SABTU, 17 JANUARI 2026 – SIDOARJO Parkir di tepi jalan umum bukan merupakan masalah yang dapat dianggap sepele atau dibiarkan berlarut-larut. Masalah ini menyentuh tiga aspek krusial bagi masyarakat: keselamatan pengguna jalan, ketertiban tata ruang publik, serta hak dasar setiap warga negara atas akses yang layak terhadap ruang publik yang dimiliki bersama.
Berdasarkan laporan yang masuk dari berbagai kalangan masyarakat terkait maraknya pelanggaran berupa parkir liar di beberapa titik jalan raya di Kabupaten Sidoarjo, Dinas Perhubungan (Dishub) Kabupaten Sidoarjo telah mengambil langkah konkret dan terukur untuk menangani permasalahan ini. Sebagai bentuk komitmen untuk menjaga kepentingan umum, pihak Dishub mengumumkan bahwa minggu depan akan mengundang manajemen PT Ecco beserta para pemilik jasa penitipan motor terkait untuk melakukan klarifikasi mendalam serta membahas langkah-langkah penataan yang komprehensif guna mengakhiri praktik parkir liar yang mengganggu.
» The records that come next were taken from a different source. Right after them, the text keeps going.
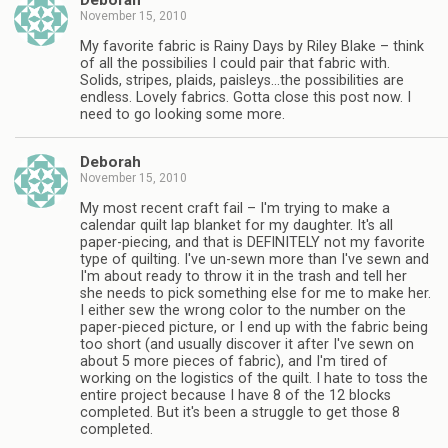
Deborah
November 15, 2010
My favorite fabric is Rainy Days by Riley Blake – think
of all the possibilies I could pair that fabric with.
Solids, stripes, plaids, paisleys…the possibilities are
endless. Lovely fabrics. Gotta close this post now. I
need to go looking some more.
Deborah
November 15, 2010
My most recent craft fail – I'm trying to make a
calendar quilt lap blanket for my daughter. It's all
paper-piecing, and that is DEFINITELY not my favorite
type of quilting. I've un-sewn more than I've sewn and
I'm about ready to throw it in the trash and tell her
she needs to pick something else for me to make her.
I either sew the wrong color to the number on the
paper-pieced picture, or I end up with the fabric being
too short (and usually discover it after I've sewn on
about 5 more pieces of fabric), and I'm tired of
working on the logistics of the quilt. I hate to toss the
entire project because I have 8 of the 12 blocks
completed. But it's been a struggle to get those 8
completed.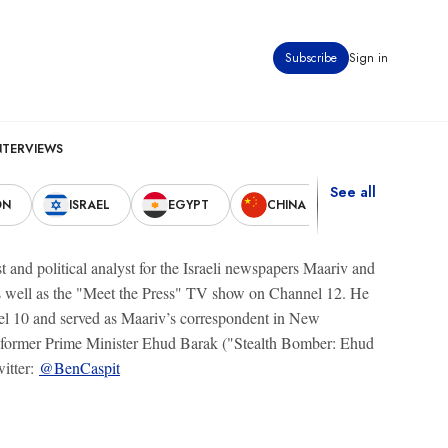
Subscribe
Sign in
NTERVIEWS
See all
ON
ISRAEL
EGYPT
CHINA
UNITED STAT
t and political analyst for the Israeli newspapers Maariv and
as well as the "Meet the Press" TV show on Channel 12. He
el 10 and served as Maariv’s correspondent in New
s of former Prime Minister Ehud Barak ("Stealth Bomber: Ehud
itter:
@BenCaspit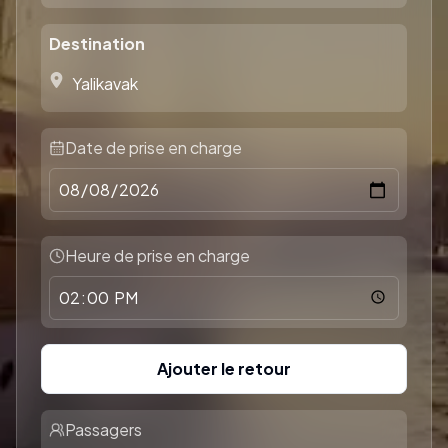
Destination
Date de prise en charge
Heure de prise en charge
Ajouter le retour
Passagers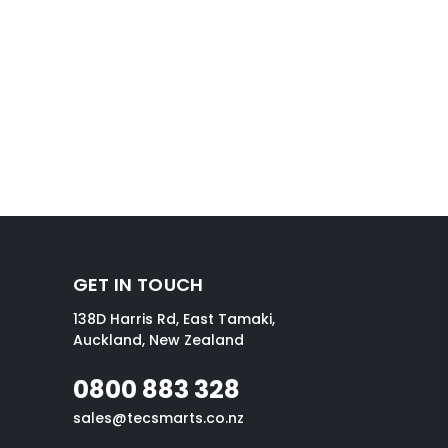
GET IN TOUCH
138D Harris Rd, East Tamaki,
Auckland, New Zealand
0800 883 328
sales@tecsmarts.co.nz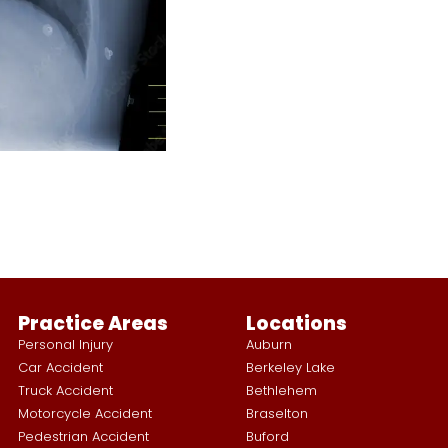
Practice Areas
Locations
Personal Injury
Auburn
Car Accident
Berkeley Lake
Truck Accident
Bethlehem
Motorcycle Accident
Braselton
Pedestrian Accident
Buford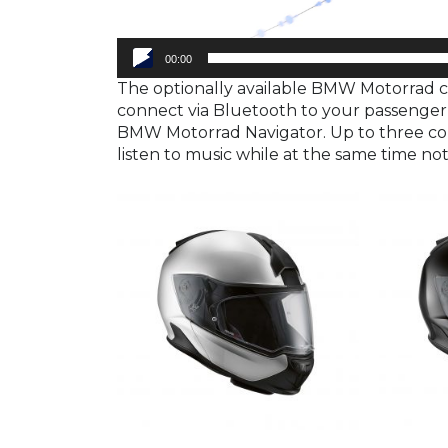
00:00
The optionally available BMW Motorrad 
connect via Bluetooth to your passenger,
BMW Motorrad Navigator. Up to three con
listen to music while at the same time no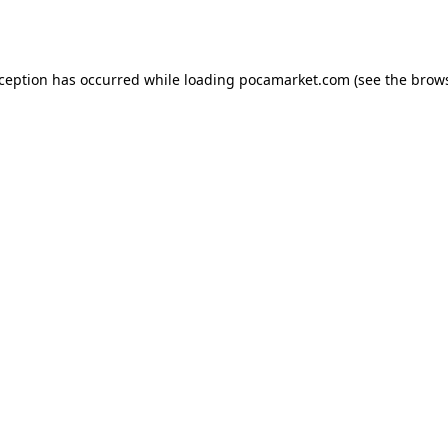
xception has occurred while loading
pocamarket.com
(see the
brows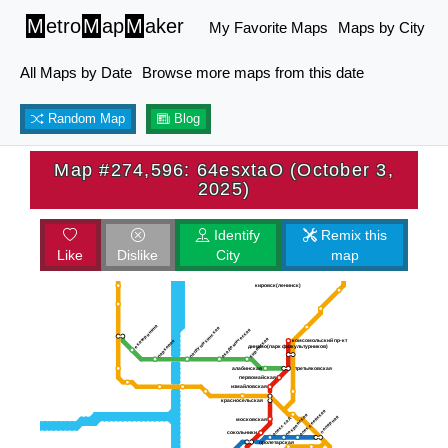
M
etro
M
ap
M
aker
My Favorite Maps
Maps by City
All Maps by Date
Browse more maps from this date
Random Map
Blog
Map #274,596: 64esxtaO (October 3,
2025)
Identify
Remix this
Like
Dislike
City
map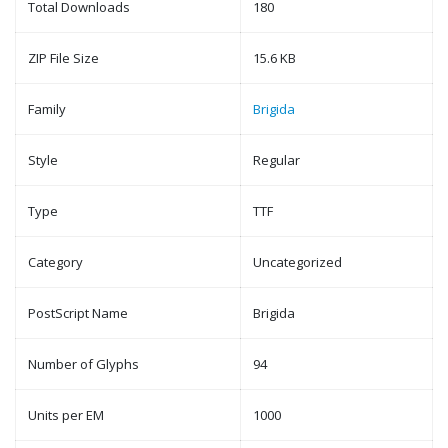
Total Downloads
180
ZIP File Size
15.6 KB
Family
Brigida
Style
Regular
Type
TTF
Category
Uncategorized
PostScript Name
Brigida
Number of Glyphs
94
Units per EM
1000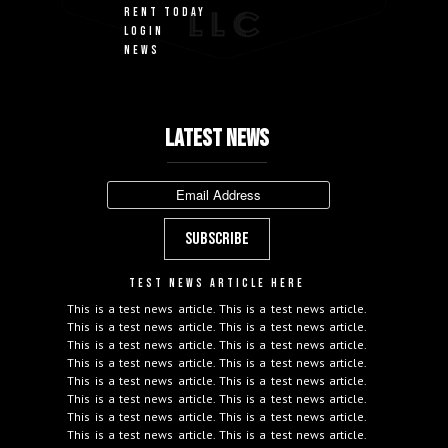
RENT TODAY
LOGIN
NEWS
LATEST NEWS
TEST NEWS ARTICLE HERE
This is a test news article. This is a test news article.
This is a test news article. This is a test news article.
This is a test news article. This is a test news article.
This is a test news article. This is a test news article.
This is a test news article. This is a test news article.
This is a test news article. This is a test news article.
This is a test news article. This is a test news article.
This is a test news article. This is a test news article.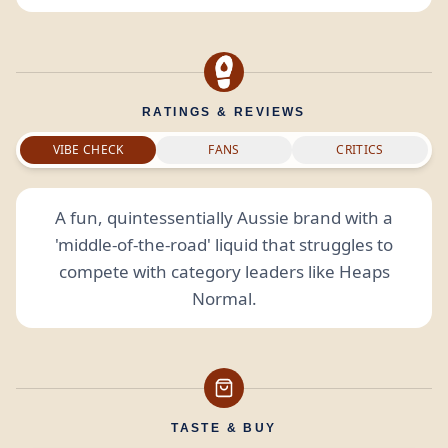
RATINGS & REVIEWS
VIBE CHECK
FANS
CRITICS
A fun, quintessentially Aussie brand with a
'middle-of-the-road' liquid that struggles to
compete with category leaders like Heaps
Normal.
TASTE & BUY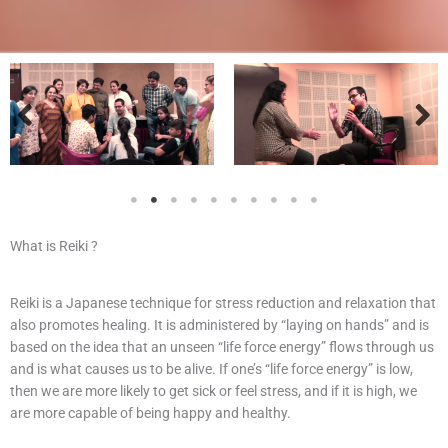
What is Reiki ?
Reiki is a Japanese technique for stress reduction and relaxation that
also promotes healing. It is administered by “laying on hands” and is
based on the idea that an unseen “life force energy” flows through us
and is what causes us to be alive. If one’s “life force energy” is low,
then we are more likely to get sick or feel stress, and if it is high, we
are more capable of being happy and healthy.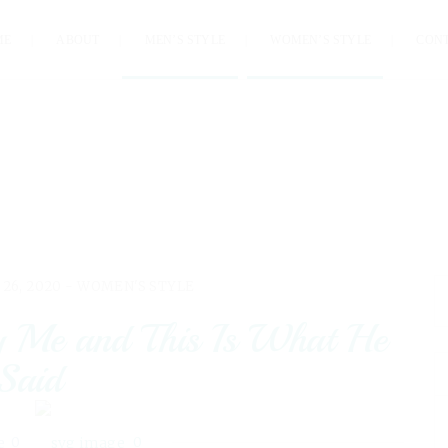
ME
ABOUT
MEN’S STYLE
WOMEN’S STYLE
CON
 26, 2020 -
WOMEN'S STYLE
y Me and This Is What He
Said
0
0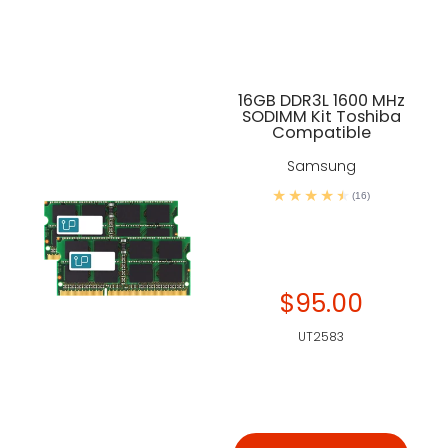
16GB DDR3L 1600 MHz
SODIMM Kit Toshiba
Compatible
Samsung
(16)
$95.00
UT2583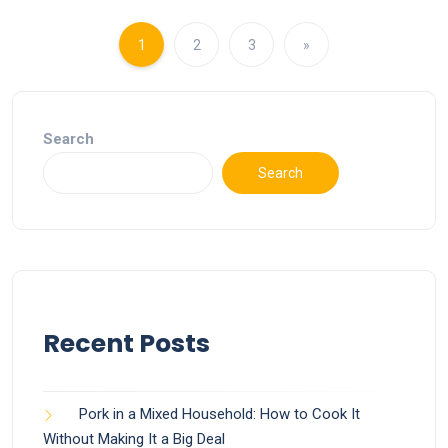
1
2
3
»
Search
Search
Recent Posts
Pork in a Mixed Household: How to Cook It
Without Making It a Big Deal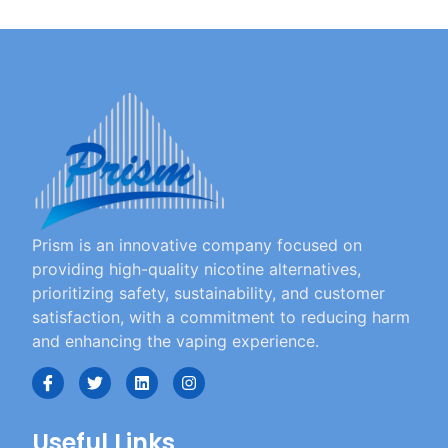
Prism is an innovative company focused on
providing high-quality nicotine alternatives,
prioritizing safety, sustainability, and customer
satisfaction, with a commitment to reducing harm
and enhancing the vaping experience.
Useful Links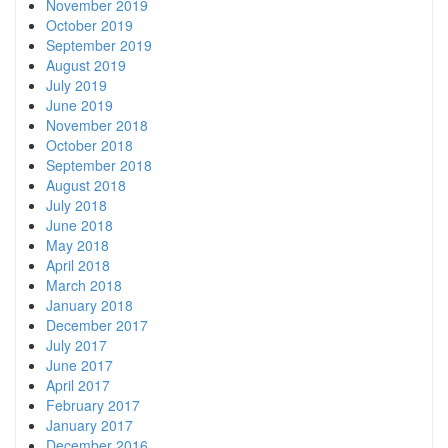
November 2019
October 2019
September 2019
August 2019
July 2019
June 2019
November 2018
October 2018
September 2018
August 2018
July 2018
June 2018
May 2018
April 2018
March 2018
January 2018
December 2017
July 2017
June 2017
April 2017
February 2017
January 2017
December 2016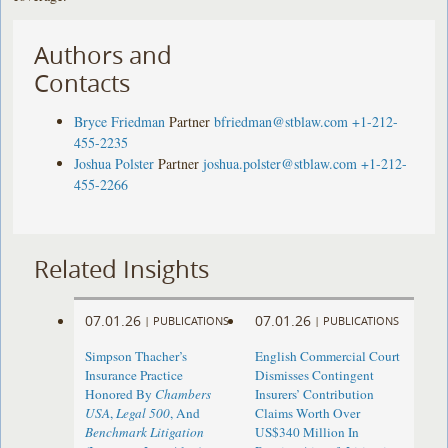
Authors and
Contacts
Bryce Friedman
Partner
bfriedman@stblaw.com
+1-212-
455-2235
Joshua Polster
Partner
joshua.polster@stblaw.com
+1-212-
455-2266
Related Insights
07.01.26
07.01.26
|
PUBLICATIONS
|
PUBLICATIONS
Simpson Thacher’s
English Commercial Court
Insurance Practice
Dismisses Contingent
Honored By
Chambers
Insurers’ Contribution
USA
,
Legal 500
, And
Claims Worth Over
Benchmark Litigation
US$340 Million In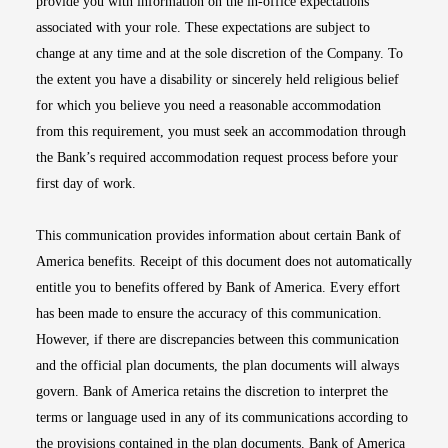
provide you with information on the in-office expectations
associated with your role. These expectations are subject to
change at any time and at the sole discretion of the Company. To
the extent you have a disability or sincerely held religious belief
for which you believe you need a reasonable accommodation
from this requirement, you must seek an accommodation through
the Bank’s required accommodation request process before your
first day of work.
This communication provides information about certain Bank of
America benefits. Receipt of this document does not automatically
entitle you to benefits offered by Bank of America. Every effort
has been made to ensure the accuracy of this communication.
However, if there are discrepancies between this communication
and the official plan documents, the plan documents will always
govern. Bank of America retains the discretion to interpret the
terms or language used in any of its communications according to
the provisions contained in the plan documents. Bank of America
Kepala Bidang Pengaturan Lalu Lintas dan Angkutan Jalan Dishub Kabupaten Sidoarjo yang tidak ingin disebutkan namanya dalam keterangan resmi menyatakan bahwa tidak akan ada ruang kompromi untuk setiap bentuk pelanggaran yang merugikan kepentingan bersama. “Jalan raya dibangun untuk kelancaran lalu lintas dan kenyamanan seluruh pengguna jalan, bukan sebagai lahan parkir pribadi atau tempat yang dapat dimanfaatkan sembarangan untuk kepentingan individu maupun kelompok tertentu. Dalam setiap kebijakan yang kami lakukan, kepentingan publik akan selalu menjadi prioritas utama yang tidak dapat digeser,” tegasnya.
Pihak Dishub juga menegaskan bahwa langkah yang akan diambil bukan hanya bertujuan untuk menindak pelanggaran, melainkan juga untuk mencari solusi yang berkelanjutan. Langkah koordinasi dengan pihak terkait diharapkan dapat menghasilkan kerjasama yang efektif, baik dalam hal penegakan peraturan maupun penyediaan alternatif fasilitas parkir yang aman, nyaman, dan mudah dijangkau oleh masyarakat. “Dishub Sidoarjo tidak hanya ada sebagai institusi yang mengatur, tetapi juga sebagai pelayan masyarakat yang siap mendengar aspirasi, merespons keluhan, dan mengambil tindakan tegas serta konstruktif sesuai dengan kewenangan yang dimiliki,” tambahnya.
Perluasan pembahasan terkait permasalahan parkir liar juga menjadi sorotan publik, dengan munculnya pertanyaan apakah kasus seperti ini sebaiknya ditertibkan secara total tanpa pengecualian, ataukah lebih baik dilakukan penataan ulang dengan memperhatikan berbagai faktor yang menjadi latar belakang terjadinya pelanggaran tersebut.